Later, after she’d noticed that the goats were coming down the mountain in a heavy stream—groups of ten and twelve—she came upon a clump of leaning huts. To her mind they were the poorest homes she’d ever seen. They were made of cracked, ill-fitting timbers that had not been planed, and between some of the timbers there were spaces large enough to slip a hand.
The shaggy huts were built on stilts to keep them level. With their brown walls and dry roofs they looked like herds of animals reduced to skin and bone by drought. In their shadows lingered clouds of little children, their heads as round and dark as lice.
As she looked, an old negrita standing in the shadow of a doorway wiped her hands against her dress, which was a flour sack, and asked her with a mouth that had collapsed against its gums, “You hungry, sweetheart? You want a little something?”
And in a moment of illumination, Estrella knew that these were not the poorest homes she’d ever seen. Her people in the cove had homes like these.

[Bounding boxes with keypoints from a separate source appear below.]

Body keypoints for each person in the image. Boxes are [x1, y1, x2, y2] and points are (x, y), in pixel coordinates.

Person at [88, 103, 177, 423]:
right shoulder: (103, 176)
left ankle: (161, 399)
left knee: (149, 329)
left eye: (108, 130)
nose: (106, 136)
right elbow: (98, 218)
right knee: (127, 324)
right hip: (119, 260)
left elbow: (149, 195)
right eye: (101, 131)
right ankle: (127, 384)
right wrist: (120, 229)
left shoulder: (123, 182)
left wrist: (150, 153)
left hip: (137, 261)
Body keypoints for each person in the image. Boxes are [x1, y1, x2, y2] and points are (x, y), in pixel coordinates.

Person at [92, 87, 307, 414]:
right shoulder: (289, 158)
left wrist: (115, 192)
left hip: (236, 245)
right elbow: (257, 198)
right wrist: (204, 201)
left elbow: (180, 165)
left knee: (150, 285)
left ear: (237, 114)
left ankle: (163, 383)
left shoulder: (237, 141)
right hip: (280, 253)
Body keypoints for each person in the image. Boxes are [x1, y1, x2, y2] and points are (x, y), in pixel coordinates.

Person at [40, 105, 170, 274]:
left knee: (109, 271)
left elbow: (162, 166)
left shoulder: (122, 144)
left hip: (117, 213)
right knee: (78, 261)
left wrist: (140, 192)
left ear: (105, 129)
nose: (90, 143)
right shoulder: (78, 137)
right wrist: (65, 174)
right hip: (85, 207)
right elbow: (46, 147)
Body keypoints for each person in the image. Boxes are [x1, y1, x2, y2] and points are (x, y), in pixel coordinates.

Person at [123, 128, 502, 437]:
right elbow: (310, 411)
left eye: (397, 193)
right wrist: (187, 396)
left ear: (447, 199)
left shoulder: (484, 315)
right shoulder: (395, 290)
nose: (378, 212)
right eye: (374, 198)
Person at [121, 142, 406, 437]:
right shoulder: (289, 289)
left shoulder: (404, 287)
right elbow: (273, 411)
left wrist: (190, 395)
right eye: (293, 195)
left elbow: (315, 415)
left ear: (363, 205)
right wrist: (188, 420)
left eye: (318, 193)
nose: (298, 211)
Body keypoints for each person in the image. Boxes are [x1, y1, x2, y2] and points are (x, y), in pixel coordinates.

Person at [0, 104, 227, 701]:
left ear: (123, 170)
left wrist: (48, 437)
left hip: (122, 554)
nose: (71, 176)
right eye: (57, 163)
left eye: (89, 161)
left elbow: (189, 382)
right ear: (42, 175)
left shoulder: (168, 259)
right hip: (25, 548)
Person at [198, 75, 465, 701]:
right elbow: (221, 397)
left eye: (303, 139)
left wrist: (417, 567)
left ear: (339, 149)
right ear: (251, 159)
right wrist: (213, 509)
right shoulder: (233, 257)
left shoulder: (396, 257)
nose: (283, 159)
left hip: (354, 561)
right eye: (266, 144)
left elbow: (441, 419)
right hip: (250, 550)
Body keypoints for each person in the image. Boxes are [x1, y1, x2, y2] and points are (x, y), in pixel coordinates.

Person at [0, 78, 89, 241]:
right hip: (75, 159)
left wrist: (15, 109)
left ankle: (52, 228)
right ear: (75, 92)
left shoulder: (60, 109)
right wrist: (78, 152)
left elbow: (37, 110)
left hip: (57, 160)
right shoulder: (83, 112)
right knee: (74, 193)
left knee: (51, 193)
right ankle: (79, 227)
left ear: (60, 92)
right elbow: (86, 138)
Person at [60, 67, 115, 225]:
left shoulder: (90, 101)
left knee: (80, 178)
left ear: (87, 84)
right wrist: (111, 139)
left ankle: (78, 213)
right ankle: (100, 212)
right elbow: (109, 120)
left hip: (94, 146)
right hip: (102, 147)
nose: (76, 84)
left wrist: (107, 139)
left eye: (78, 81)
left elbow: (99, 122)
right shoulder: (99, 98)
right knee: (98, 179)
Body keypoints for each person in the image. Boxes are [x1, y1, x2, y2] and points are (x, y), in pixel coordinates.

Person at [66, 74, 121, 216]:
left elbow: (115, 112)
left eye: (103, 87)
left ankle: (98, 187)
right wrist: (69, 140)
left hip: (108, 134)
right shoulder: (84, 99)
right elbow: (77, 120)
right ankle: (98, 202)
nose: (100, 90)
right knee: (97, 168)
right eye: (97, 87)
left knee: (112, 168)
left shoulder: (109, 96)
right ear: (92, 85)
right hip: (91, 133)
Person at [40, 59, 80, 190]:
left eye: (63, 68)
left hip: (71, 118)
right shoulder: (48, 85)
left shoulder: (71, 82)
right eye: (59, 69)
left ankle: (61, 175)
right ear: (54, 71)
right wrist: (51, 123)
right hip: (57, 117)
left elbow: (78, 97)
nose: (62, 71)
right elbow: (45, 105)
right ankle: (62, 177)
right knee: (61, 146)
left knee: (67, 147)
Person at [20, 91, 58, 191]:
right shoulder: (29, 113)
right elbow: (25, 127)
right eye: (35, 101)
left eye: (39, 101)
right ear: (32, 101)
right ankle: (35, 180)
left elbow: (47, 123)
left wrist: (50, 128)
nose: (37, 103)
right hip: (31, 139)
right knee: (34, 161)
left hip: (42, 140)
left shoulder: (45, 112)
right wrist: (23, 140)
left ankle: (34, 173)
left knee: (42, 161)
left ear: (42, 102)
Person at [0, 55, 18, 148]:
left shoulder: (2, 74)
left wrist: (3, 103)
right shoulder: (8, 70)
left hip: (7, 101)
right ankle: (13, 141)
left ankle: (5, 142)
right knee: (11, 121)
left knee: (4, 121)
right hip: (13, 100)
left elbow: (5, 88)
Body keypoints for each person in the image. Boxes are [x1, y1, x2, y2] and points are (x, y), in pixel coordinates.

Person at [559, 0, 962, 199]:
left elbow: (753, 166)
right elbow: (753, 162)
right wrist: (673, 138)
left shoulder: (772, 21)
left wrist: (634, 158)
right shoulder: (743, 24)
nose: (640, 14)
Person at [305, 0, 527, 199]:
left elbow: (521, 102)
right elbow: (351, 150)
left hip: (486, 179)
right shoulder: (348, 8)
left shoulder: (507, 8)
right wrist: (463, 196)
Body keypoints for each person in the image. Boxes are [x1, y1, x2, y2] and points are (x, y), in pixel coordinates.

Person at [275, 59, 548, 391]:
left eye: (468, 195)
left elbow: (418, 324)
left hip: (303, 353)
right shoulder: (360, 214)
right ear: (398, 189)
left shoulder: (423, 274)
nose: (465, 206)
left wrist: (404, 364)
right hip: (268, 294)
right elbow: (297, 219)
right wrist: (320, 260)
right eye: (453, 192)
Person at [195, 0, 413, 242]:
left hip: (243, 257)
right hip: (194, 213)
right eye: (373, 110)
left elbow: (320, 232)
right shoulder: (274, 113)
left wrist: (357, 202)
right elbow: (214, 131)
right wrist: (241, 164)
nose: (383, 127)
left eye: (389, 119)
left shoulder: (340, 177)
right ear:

Looking at the dirt she hadn’t dusted from her clothes, her hands entangled in her fraying hair, feeling dust transforming into mud along her sweaty feet and shins, glancing as she passed the old negrita, Estrella held her basket and began to run again, her breathing dry and cracked with effort, like someone waking from nightmarish dreams.
She was at a height now where the intermittent grunts and groans of vehicles on the main cross-island road began to filter through the net of soft translucent sounds that caught and held the chirrups of the woods.